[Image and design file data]
---+---

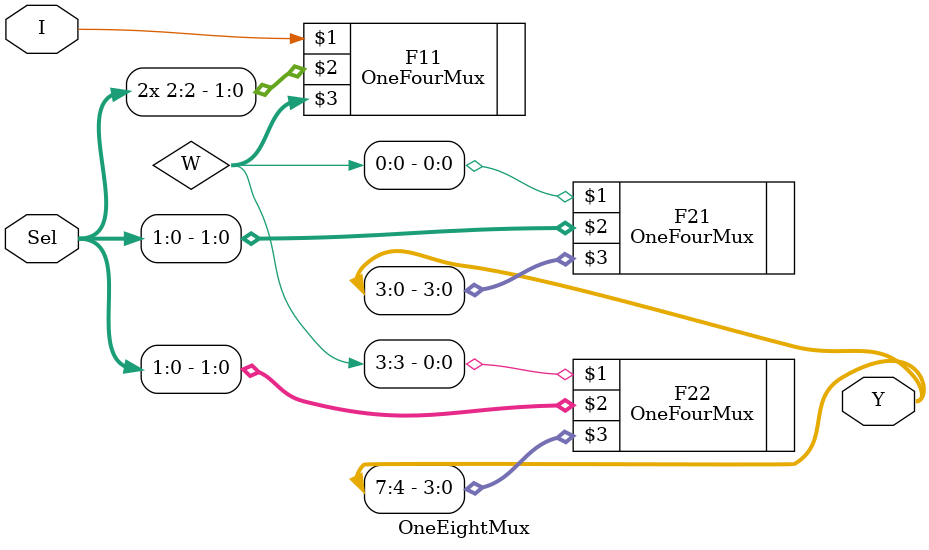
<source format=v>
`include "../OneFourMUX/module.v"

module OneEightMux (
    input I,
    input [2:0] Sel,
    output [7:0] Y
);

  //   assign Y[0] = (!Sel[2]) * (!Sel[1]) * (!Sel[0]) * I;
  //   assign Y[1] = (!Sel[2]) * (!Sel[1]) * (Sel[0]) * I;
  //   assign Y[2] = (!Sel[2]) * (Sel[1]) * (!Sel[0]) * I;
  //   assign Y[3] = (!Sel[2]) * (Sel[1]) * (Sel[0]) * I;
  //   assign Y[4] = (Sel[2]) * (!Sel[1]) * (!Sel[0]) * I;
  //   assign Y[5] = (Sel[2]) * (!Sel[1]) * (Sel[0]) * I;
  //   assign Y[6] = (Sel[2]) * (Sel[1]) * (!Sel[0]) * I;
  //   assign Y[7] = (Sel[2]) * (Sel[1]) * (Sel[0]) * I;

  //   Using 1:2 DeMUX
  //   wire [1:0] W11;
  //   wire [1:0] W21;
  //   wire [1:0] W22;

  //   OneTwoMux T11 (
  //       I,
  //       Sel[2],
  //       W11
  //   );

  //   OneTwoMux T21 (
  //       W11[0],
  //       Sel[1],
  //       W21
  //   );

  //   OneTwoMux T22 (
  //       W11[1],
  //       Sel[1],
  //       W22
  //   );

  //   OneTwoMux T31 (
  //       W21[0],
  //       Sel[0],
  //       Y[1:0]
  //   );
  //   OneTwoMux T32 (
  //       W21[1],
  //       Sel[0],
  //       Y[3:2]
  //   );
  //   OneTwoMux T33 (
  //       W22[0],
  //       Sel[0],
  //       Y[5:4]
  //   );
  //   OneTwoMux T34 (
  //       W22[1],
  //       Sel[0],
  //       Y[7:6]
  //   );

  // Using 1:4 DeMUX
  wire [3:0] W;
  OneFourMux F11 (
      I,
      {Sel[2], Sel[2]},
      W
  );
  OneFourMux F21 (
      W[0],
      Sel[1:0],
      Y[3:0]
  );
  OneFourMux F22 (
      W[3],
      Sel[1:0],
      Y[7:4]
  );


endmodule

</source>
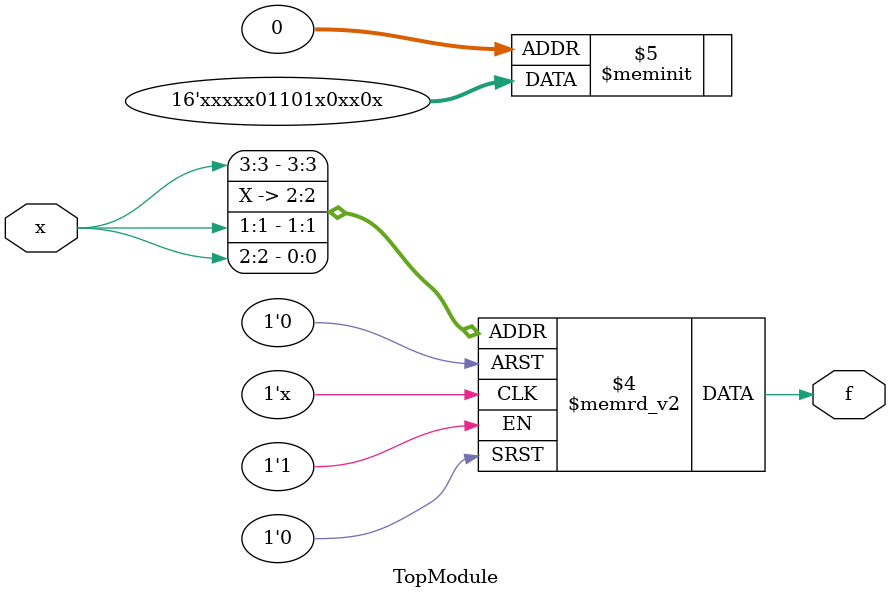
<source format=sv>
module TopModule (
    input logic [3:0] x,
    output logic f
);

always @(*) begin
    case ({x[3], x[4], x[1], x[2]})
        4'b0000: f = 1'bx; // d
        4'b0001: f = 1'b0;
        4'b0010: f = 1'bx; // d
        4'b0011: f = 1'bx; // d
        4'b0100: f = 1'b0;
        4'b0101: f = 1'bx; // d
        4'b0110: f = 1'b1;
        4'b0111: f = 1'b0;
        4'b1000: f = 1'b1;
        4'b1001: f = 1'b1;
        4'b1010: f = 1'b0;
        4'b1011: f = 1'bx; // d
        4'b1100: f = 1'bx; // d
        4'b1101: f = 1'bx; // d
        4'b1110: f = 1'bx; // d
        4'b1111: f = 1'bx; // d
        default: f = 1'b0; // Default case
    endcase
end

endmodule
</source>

---+---

### Problem details:
Retype the records above, but only those lines that fall between the line containing "<source format=sv>" and the line containing "4'b0110: f = 1'b1;", with both of those lines included, exactly as written.

### Expected answer:
<source format=sv>
module TopModule (
    input logic [3:0] x,
    output logic f
);

always @(*) begin
    case ({x[3], x[4], x[1], x[2]})
        4'b0000: f = 1'bx; // d
        4'b0001: f = 1'b0;
        4'b0010: f = 1'bx; // d
        4'b0011: f = 1'bx; // d
        4'b0100: f = 1'b0;
        4'b0101: f = 1'bx; // d
        4'b0110: f = 1'b1;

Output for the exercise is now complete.